* Work task *
Your answer is one number: the count of lines below that hold the word "Медведева".

* Provided material *
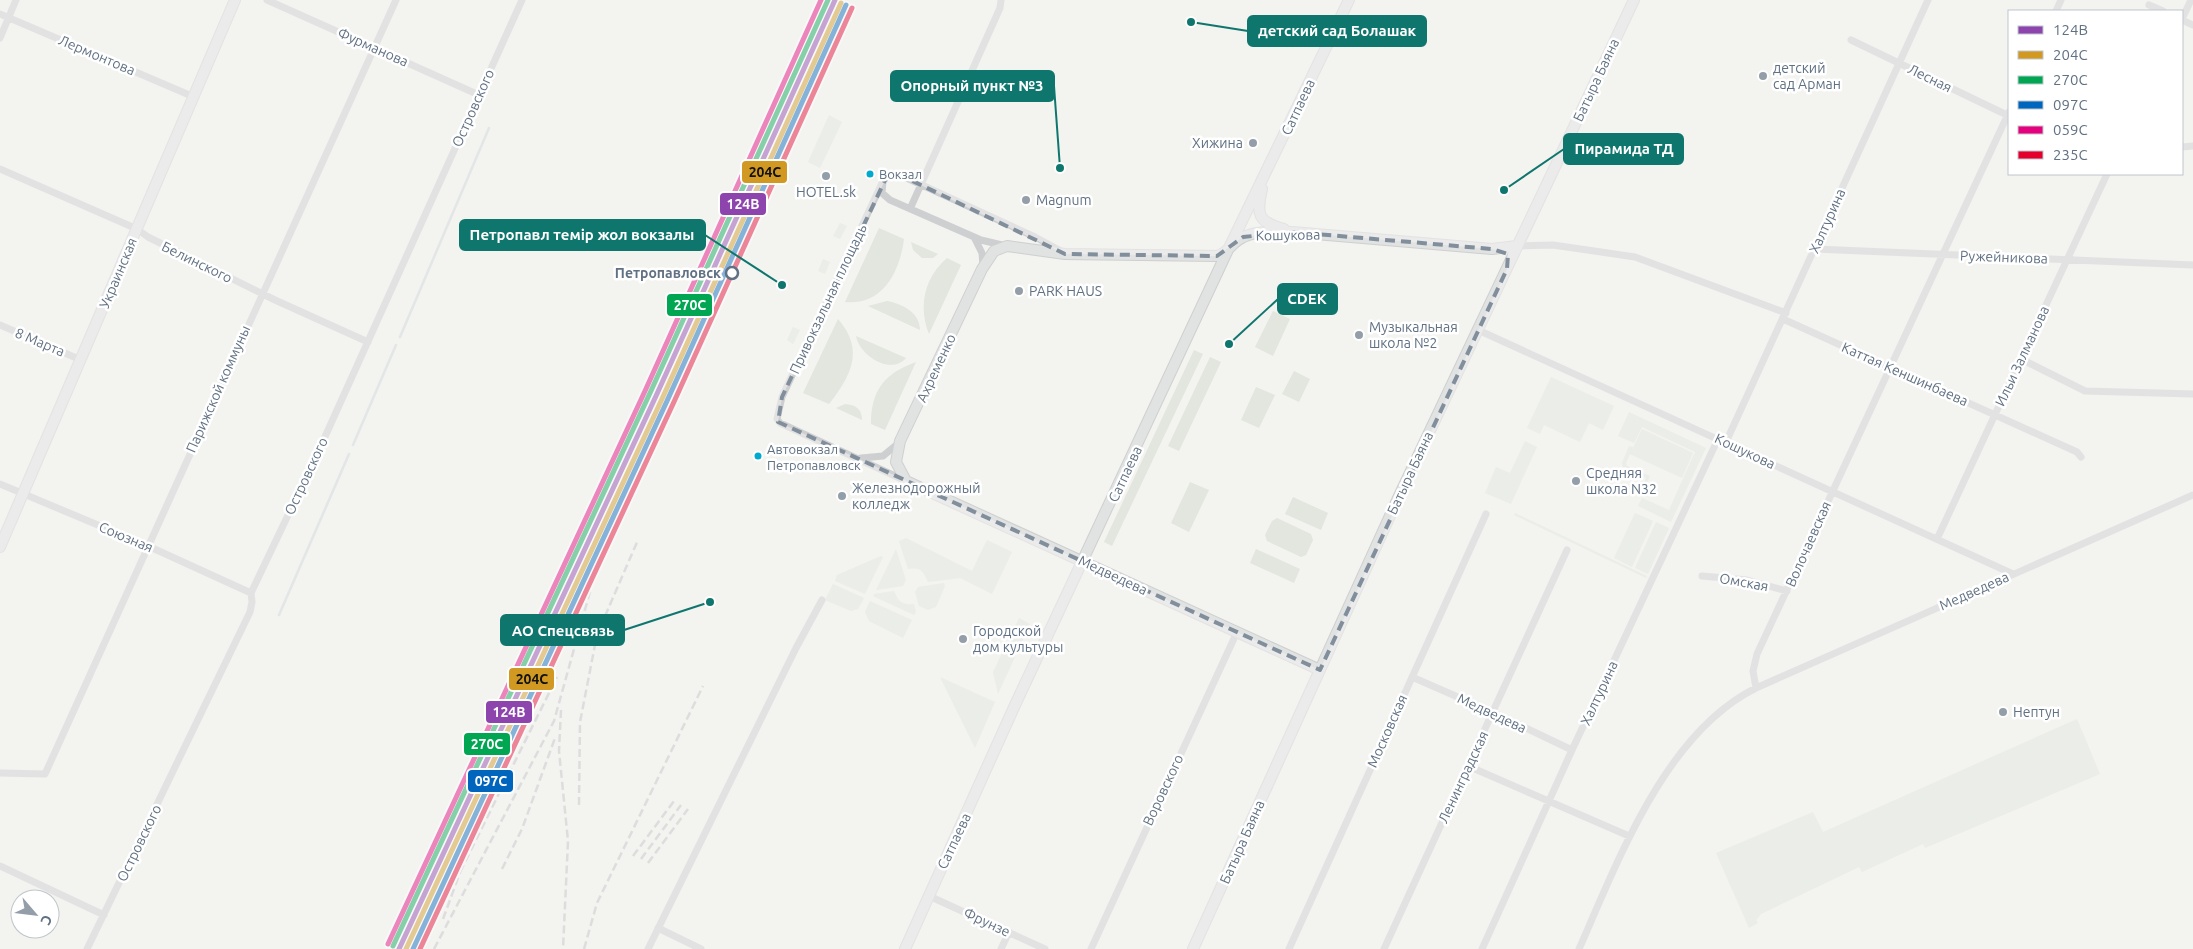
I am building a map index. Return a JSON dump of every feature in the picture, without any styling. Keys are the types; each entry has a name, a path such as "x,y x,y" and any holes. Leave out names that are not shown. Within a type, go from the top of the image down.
{"street":[{"path":"0,38 16,0"},
{"name":"Украинская","path":"0,547 236,0"},
{"name":"Фурманова","path":"267,0 479,95"},
{"name":"Парижской коммуны","path":"0,773 45,774 261,293 396,0"},
{"name":"Островского","path":"87,949 250,612 251,593 319,450 522,0"},
{"path":"910,209 1000,8 1001,0"},
{"name":"Сатпаева","path":"905,949 1015,705 1227,252 1349,0"},
{"name":"Батыра Баяна","path":"1193,949 1517,246 1634,0"},
{"name":"Халтурина","path":"1726,442 1928,0"},
{"path":"2183,18 2192,0"},
{"path":"2149,5 2161,10"},
{"name":"Лермонтова","path":"0,14 194,97"},
{"name":"Лесная","path":"1851,40 2008,114"},
{"name":"Волочаевская","path":"1756,688 1753,663 2008,116"},
{"name":"Белинского","path":"0,169 137,229 148,237 261,293 368,342"},
{"name":"Кошукова","path":"883,181 890,174 895,173 1035,237 1066,254"},
{"path":"1266,173 1259,203 1261,217 1269,224 1292,232"},
{"name":"Ильи Залманова","path":"1937,539 2107,175"},
{"path":"883,181 881,188 885,197 973,237 988,243 1007,246"},
{"name":"Привокзальная площадь","path":"856,458 780,423 777,419 782,397 883,181"},
{"path":"1247,210 1247,226 1253,231 1265,233"},
{"name":"Кошукова","path":"1007,246 1066,254 1217,256 1227,252 1241,238 1265,233 1292,232 1492,249 1517,246"},
{"path":"973,237 982,253 982,269"},
{"name":"Каттая Кеншинбаева","path":"1517,246 1553,245 1635,256 1785,316 1891,368 2077,452 2081,456"},
{"name":"Ахременко","path":"906,481 896,462 900,442 982,269 990,256 998,249 1007,246"},
{"path":"1492,249 1508,254 1507,269"},
{"name":"Ружейникова","path":"1814,249 2067,258 2193,265"},
{"name":"8 Марта","path":"0,325 81,360"},
{"name":"Кошукова","path":"1478,330 2013,574"},
{"path":"2021,359 2085,391 2193,394"},
{"name":"Халтурина","path":"1482,949 1572,750 1718,439"},
{"path":"856,458 869,459 882,456 900,442"},
{"path":"856,458 906,481"},
{"name":"Медведева","path":"906,481 1320,670"},
{"name":"Союзная","path":"0,484 148,546 251,593"},
{"name":"Медведева","path":"1756,688 2193,495"},
{"name":"Московская","path":"1289,949 1486,514"},
{"name":"Ленинградская","path":"1384,949 1567,550"},
{"name":"Омская","path":"1702,576 1747,580 1786,591"},
{"path":"648,949 796,648 822,600"},
{"name":"Воровского","path":"1091,949 1237,632"},
{"name":"Медведева","path":"1412,677 1572,750"},
{"path":"1579,949 1629,836 1674,762 1690,741 1721,711 1742,695 1756,688"},
{"path":"1468,766 1629,836"},
{"path":"0,866 104,915"},
{"name":"Фрунзе","path":"929,896 1045,949"},
{"path":"658,928 701,949"},
{"path":"1001,949 1009,932"}],"highlighted area":[{"path":"898,174 1065,254 1217,256 1243,237 1292,232 1492,249 1508,254 1507,269 1320,670 778,422 782,397 887,176"}],"shaded area":[{"path":"829,115 842,122 820,168 808,162"},
{"path":"840,223 847,226 840,239 833,236"},
{"path":"879,228 904,239 894,274 879,292 870,298 858,302 845,302"},
{"path":"911,242 938,254 933,258 922,258 913,250"},
{"path":"947,258 961,265 929,334 924,314 925,293 933,275"},
{"path":"823,259 830,262 825,274 818,271"},
{"path":"887,301 898,304 914,314 920,330 868,306"},
{"path":"1273,311 1290,319 1273,356 1255,347"},
{"path":"838,319 851,341 852,363 849,373 829,404 803,393"},
{"path":"793,327 800,330 793,344 787,340"},
{"path":"856,336 906,358 900,363 892,365 876,361 863,350"},
{"path":"1194,350 1203,354 1112,546 1104,542"},
{"path":"1210,357 1221,362 1179,451 1168,446"},
{"path":"916,362 885,430 871,424 874,402 882,384 888,377 905,366"},
{"path":"1294,371 1310,379 1299,402 1282,394"},
{"path":"1551,377 1614,406 1603,430 1589,423 1580,442 1544,425 1540,434 1527,428"},
{"path":"1256,387 1275,395 1259,428 1241,420"},
{"path":"845,404 857,408 861,413 862,420 836,408"},
{"path":"1629,412 1706,448 1671,522 1638,506 1642,498 1669,510 1695,452 1642,427 1634,443 1618,436"},
{"path":"1642,429 1693,453 1682,478 1630,454 1626,463 1627,466 1650,476 1642,493 1640,492 1646,478 1623,467 1622,463 1629,446 1633,447 1632,450"},
{"path":"1525,441 1537,447 1511,504 1485,493 1496,467 1510,473"},
{"path":"1190,482 1209,490 1189,532 1171,523"},
{"path":"1293,497 1328,513 1321,530 1285,514"},
{"path":"1515,513 1647,576 1646,578 1514,515"},
{"path":"1635,513 1653,521 1632,567 1614,558"},
{"path":"1277,518 1311,534 1313,540 1306,555 1301,557 1267,541 1265,535 1272,521"},
{"path":"1656,522 1669,528 1648,574 1635,568"},
{"path":"906,538 972,571 987,540 1012,552 992,594 960,578 928,582 925,575 919,569 908,569 899,541"},
{"path":"896,549 906,580 903,586 876,590"},
{"path":"1256,549 1300,569 1294,583 1250,563"},
{"path":"881,556 883,557 865,594 835,581 837,575"},
{"path":"944,583 945,586 936,607 928,610 919,606 915,592 918,587"},
{"path":"833,584 864,598 858,609 851,611 825,600"},
{"path":"894,591 901,602 914,604 916,612 914,615 873,596 874,594"},
{"path":"870,601 912,620 903,638 869,621 865,612"},
{"path":"1019,618 1030,624 998,694 993,672"},
{"path":"940,677 995,702 975,748"},
{"path":"2077,719 2100,774 1925,848 1923,844 1862,872 1859,867 1761,914 1756,920 1758,923 1749,928 1716,853 1813,812 1823,832"}],"waterway":[{"path":"400,337 489,128"},
{"path":"353,445 396,345"},
{"path":"279,615 349,454"}],"railway":[{"path":"496,756 842,0"},
{"path":"579,805 580,722 595,645 602,623 638,540"},
{"path":"434,949 554,721 591,588"},
{"path":"460,872 557,677"},
{"path":"584,949 597,903 703,686"},
{"path":"561,710 559,751 568,841 563,949"},
{"path":"502,869 522,829 555,738"},
{"path":"473,834 486,796"},
{"path":"633,856 674,801"},
{"path":"641,859 681,805"},
{"path":"648,863 688,809"},
{"path":"443,919 462,867"}],"transit line":[{"name":"059С","path":"388,944 645,391 821,0"},
{"name":"270С","path":"393,946 650,393 828,0"},
{"name":"124В","path":"399,949 656,396 835,0"},
{"name":"204С","path":"406,949 662,399 841,3"},
{"name":"097С","path":"413,949 667,401 846,5"},
{"name":"235С","path":"420,949 673,404 852,8"}],"place":[{"name":"детский сад Болашак","path":"1191,22"},
{"name":"детский сад Арман","path":"1763,76"},
{"name":"Хижина","path":"1253,143"},
{"name":"Опорный пункт №3","path":"1060,168"},
{"name":"Вокзал","path":"870,174"},
{"name":"HOTEL.sk","path":"826,176"},
{"name":"Пирамида ТД","path":"1504,190"},
{"name":"Magnum","path":"1026,200"},
{"name":"Петропавловск","path":"732,273"},
{"name":"Петропавл темір жол вокзалы","path":"782,285"},
{"name":"PARK HAUS","path":"1019,291"},
{"name":"Музыкальная школа №2","path":"1359,335"},
{"name":"CDEK","path":"1229,344"},
{"name":"Автовокзал Петропавловск","path":"758,456"},
{"name":"Средняя школа N32","path":"1576,481"},
{"name":"Железнодорожный колледж","path":"842,496"},
{"name":"АО Спецсвязь","path":"710,602"},
{"name":"Городской дом культуры","path":"963,639"},
{"name":"Нептун","path":"2003,712"}]}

* Solution *
3